- Poster
- Directed by: P. N. Satya
- Written by: P. N. Satya
- Produced by: K V Rama Rao V S Rajkumar
- Starring: Shiva Rajkumar Nicolette Bird Manju Bhargavi
- Cinematography: P. L. Ravi
- Edited by: M. Varman
- Music by: Jassie Gift
- Production company: RRR Creations
- Release date: 8 May 2009;
- Running time: 137 minutes
- Country: India
- Language: Kannada

= Hatrick Hodi Maga =

Hatrick Hodi Maga is a 2009 Indian Kannada action crime film directed and written by P. N. Satya. The film stars Shiva Rajkumar and Nicolette Bird. The film has musical score composed by Jassie Gift.

==Plot==
A well educated man is thrown into a turbulent life of crime and violence for survival after getting into a tussle with two gangs.

==Soundtrack==
The music of the film was composed by Jassie Gift.

Track listing
| No. | Title | Lyrics | Singer(s) | Length |
|---|---|---|---|---|
| 1. | "Eno Heluthide" | Kaviraj | Kunal Ganjawala, Ku. Lakshmi | 04:20 |
| 2. | "Bisi Bisi Hudugi" | K. Kalyan | Anuradha Sriram | 05:02 |
| 3. | "Ee Beauty Bhoomili" | Ram Narayan | Mathangi | 05:50 |
| 4. | "Belliya Theralli" | K. Kalyan | Madhu Balakrishnan, Rajalakshmy, Kushal | 04:23 |
| 5. | "Duniya Ninde" | K. Kalyan | Chetan Sosca, Jassie Gift | 05:16 |

== Reception ==
A critic from The Times of India scored the film at 3 out of 5 stars and says "It is Shivrajkumar's show all through. Sharath Lohithashwa is brilliant. Manju Bhargavi is graceful. Music by Jessie Gift and camerawork by Ravi are good". R G Vijayasarathy of Rediff.com scored the film at 1 out of 5 stars and wrote "As usual Shivaraj Kumar is good in the fight sequences and dances. Despite his age, he shows extreme agility on screen. Mumbai import Nicolette Bird has an insignificant role that is limited to a few songs and some scenes. You pity actors of great calibre like Sharath Lohithaswa, Pavithra Lokesh and Aadi Lokesh whose roles are so badly written. Jassie Gift who did well in his debut Kannada film Hudugaata, is completely off colour here".

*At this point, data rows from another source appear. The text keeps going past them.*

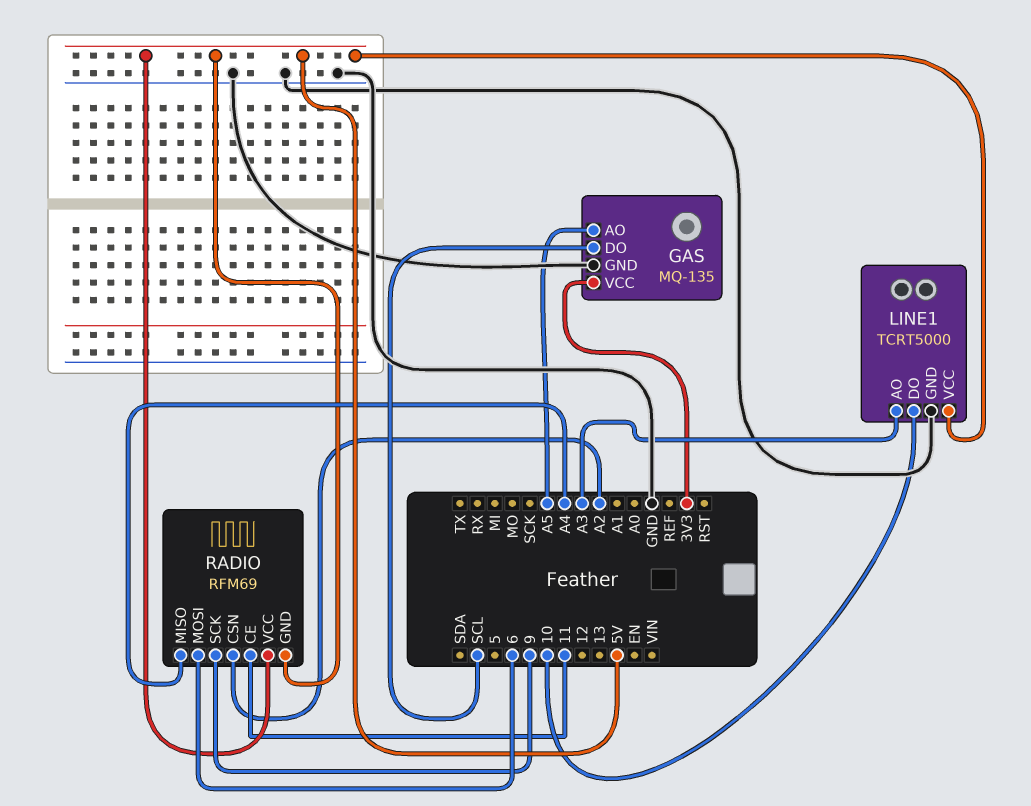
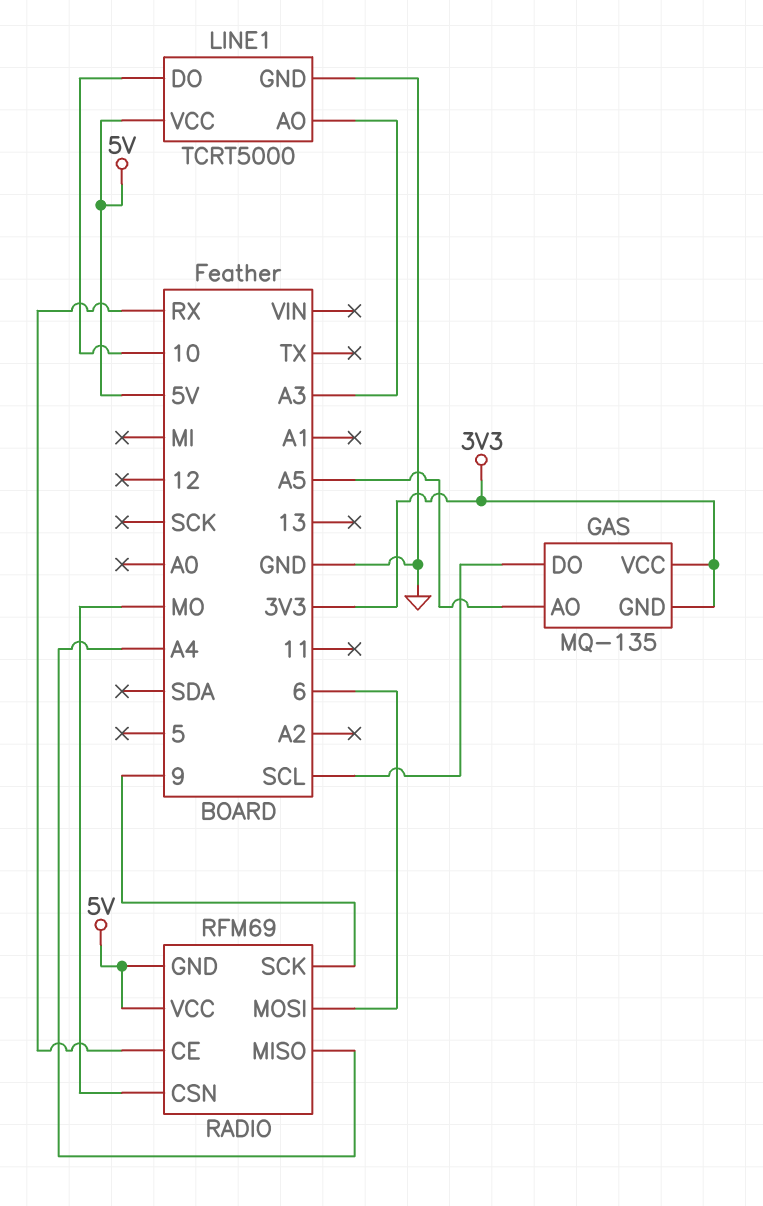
GAS pin GND: GND -> 3V3
RADIO pin CE: 11 -> RX
RADIO pin CSN: A2 -> MO

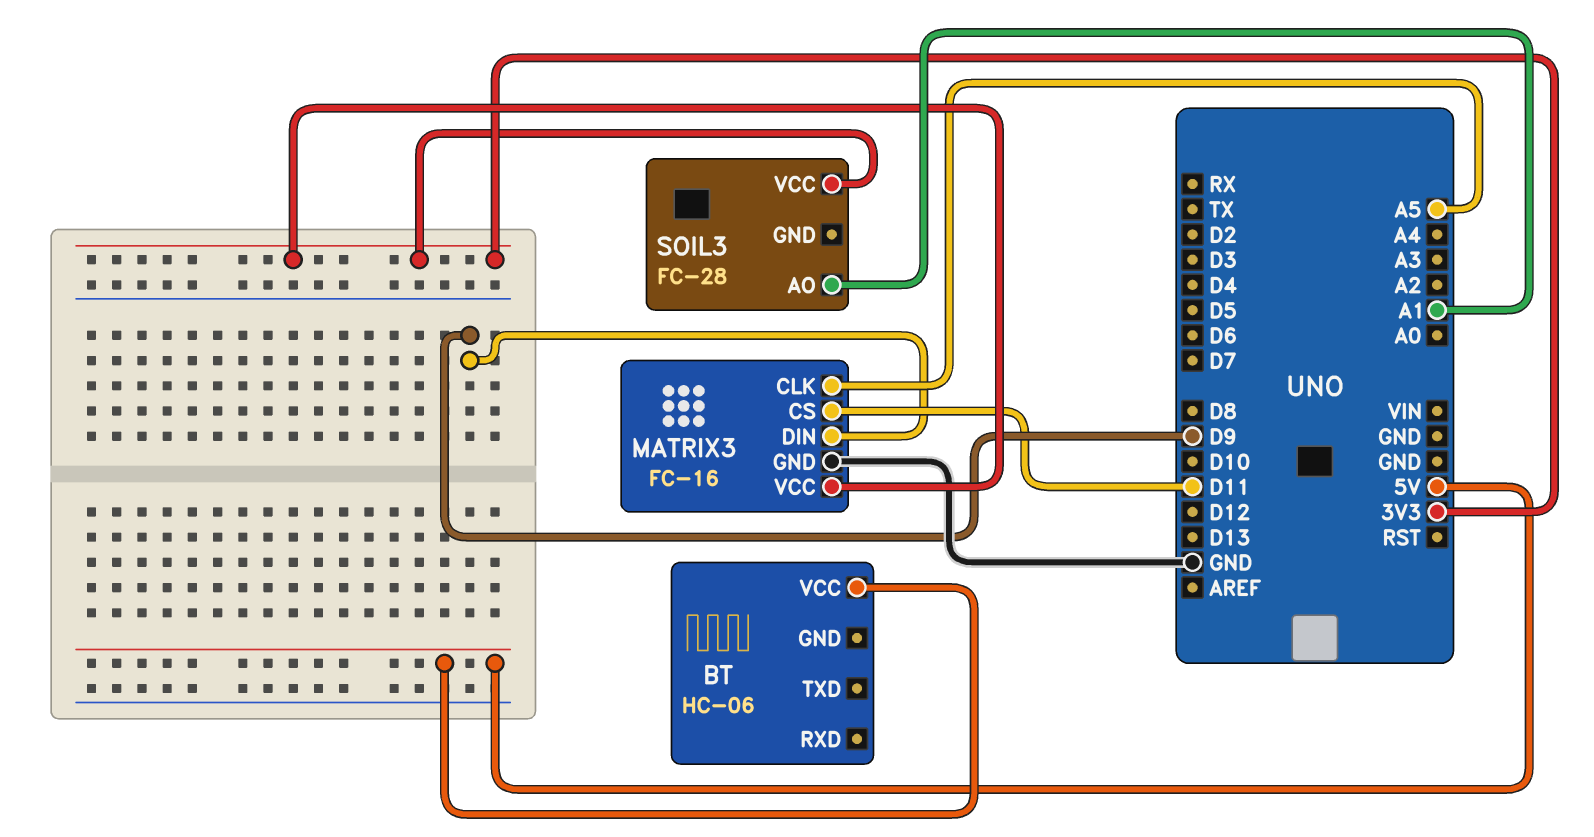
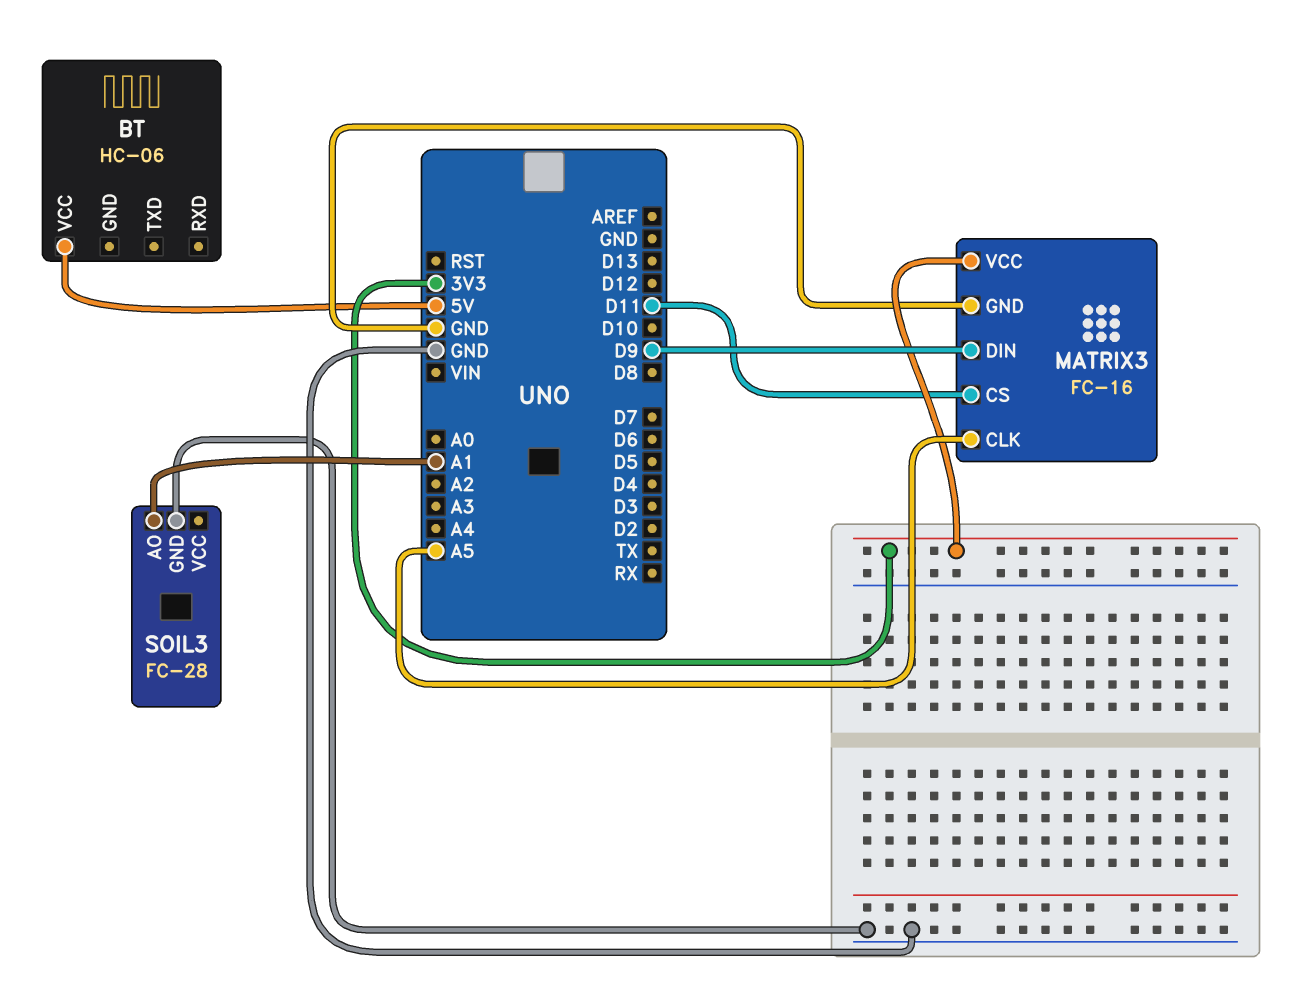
SOIL3 pin GND: none -> GND
SOIL3 pin VCC: 3V3 -> none

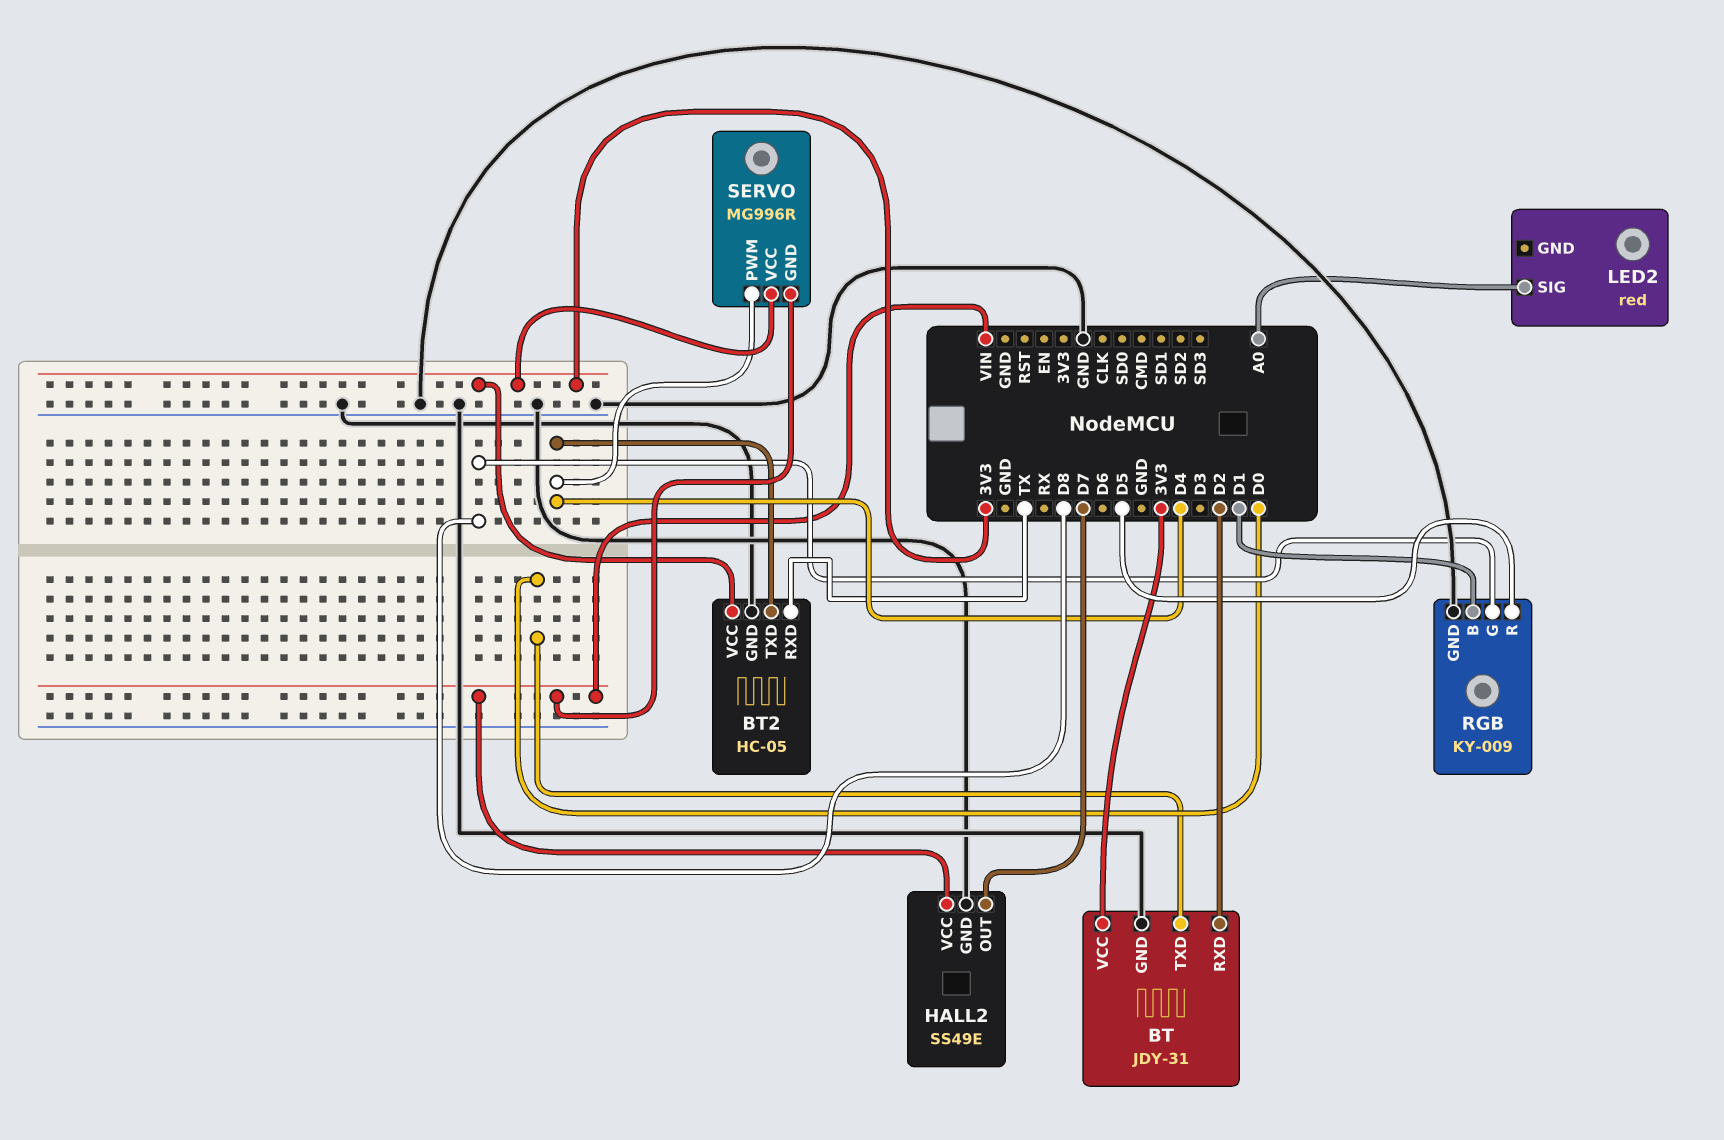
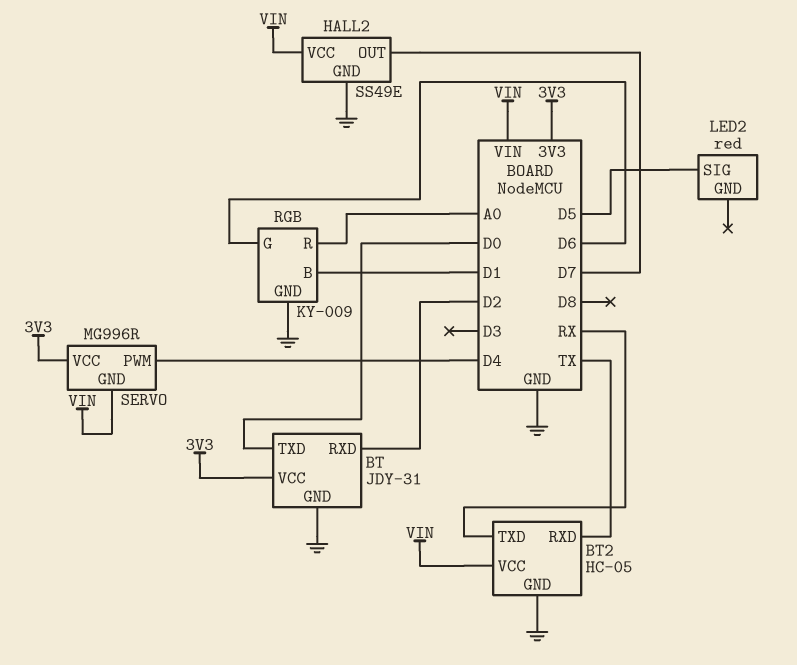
BT2 pin TXD: D4 -> RX
BT2 pin VCC: 3V3 -> VIN
LED2 pin SIG: A0 -> D5
RGB pin G: D8 -> D6
RGB pin R: D5 -> A0

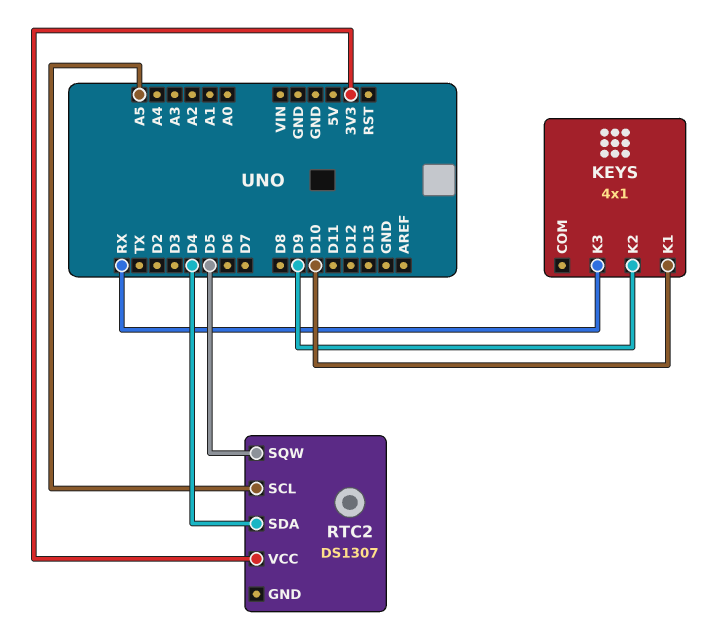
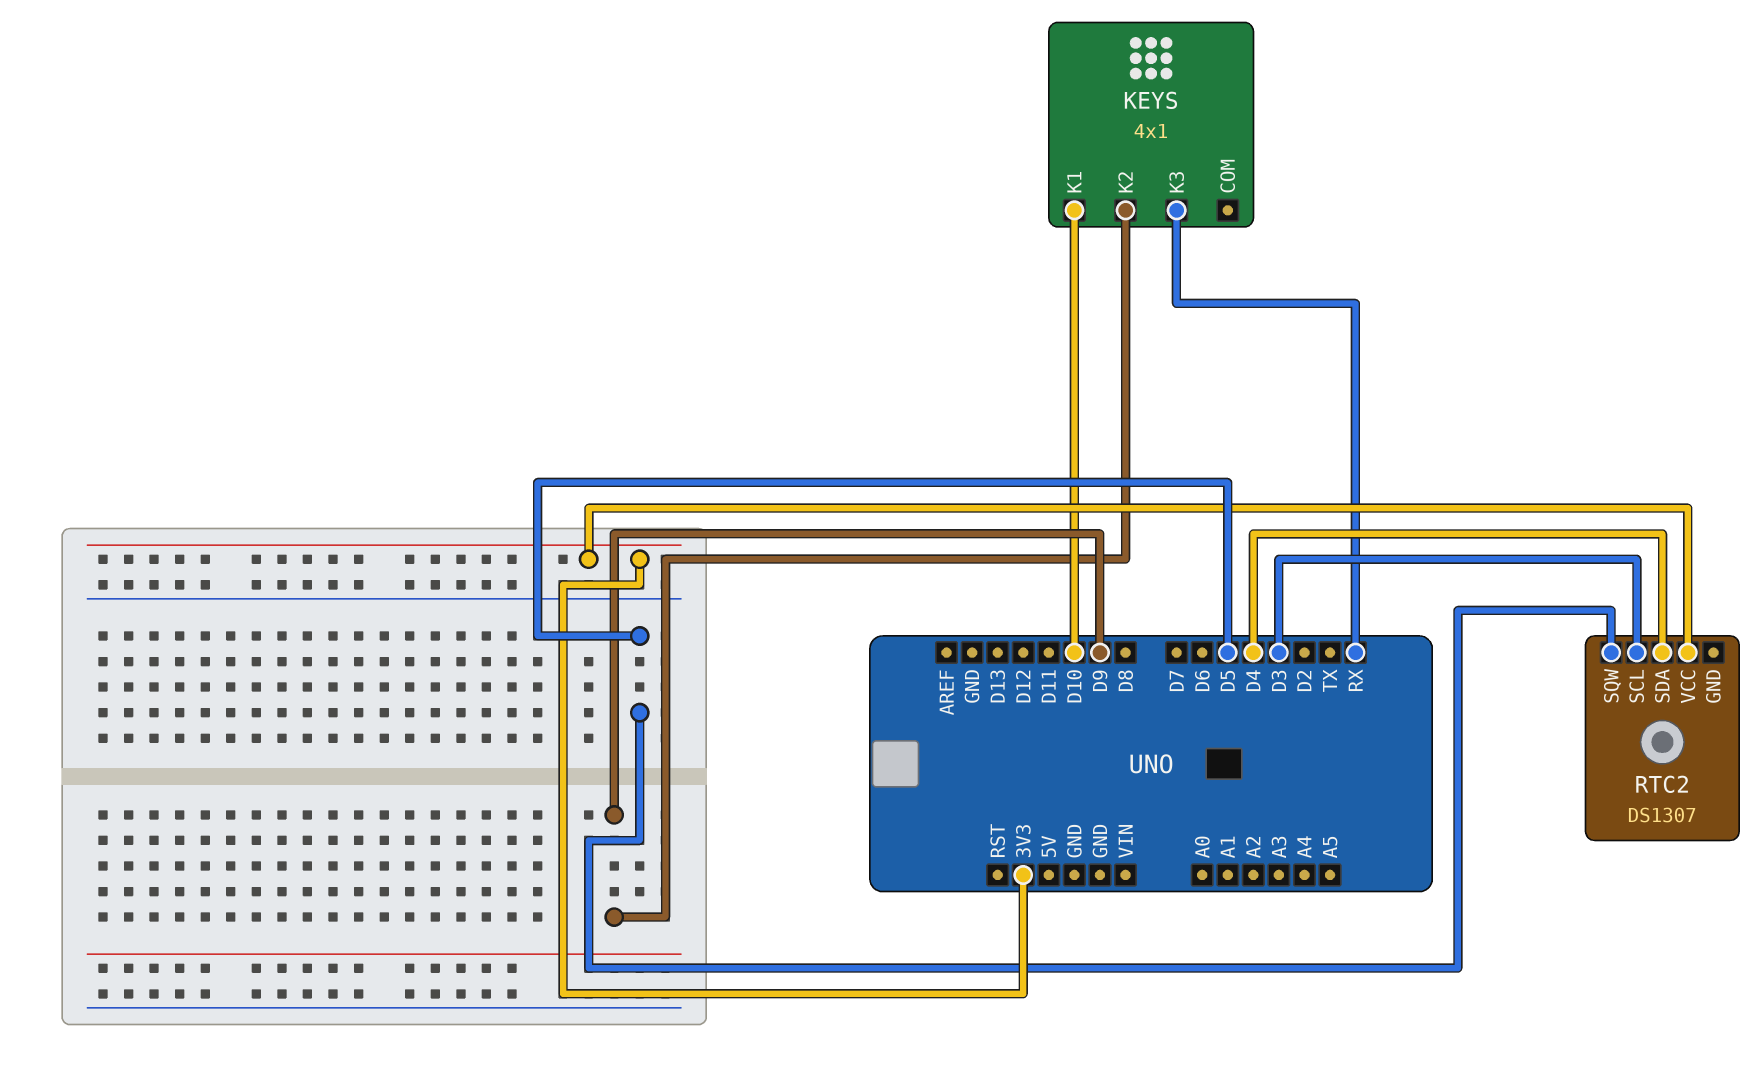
RTC2 pin SCL: A5 -> D3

A critic from The New Indian Express wrote "Surprisingly, Malayalam music director Jessie Gift, who gave some wonderful tunes in his first Kannada film "Hudugaata", fails to deliver good compositions here. "Hatrick Hodi Maga" is an ordinary fare with a slow pace of narration". A critic from Mid-Day wrote "Shivarjkumar and Manju Bharagavi have given a good performance. The music and songs in the movie also needs a special mention. Nicolette Bird has no proper platform to show her talent and Sadhu Kokila's rubbish comedy irritates the audience". A critic from Bangalore Mirror wrote  "Sadhu Kokila's comedy is a humorous take on 'Jogi, and it is plain silly. Most of the characters are dull and the film never rises above the ordinary. Hodimaga is just another addition to the 'long' list of such films for Shiva Rajkumar".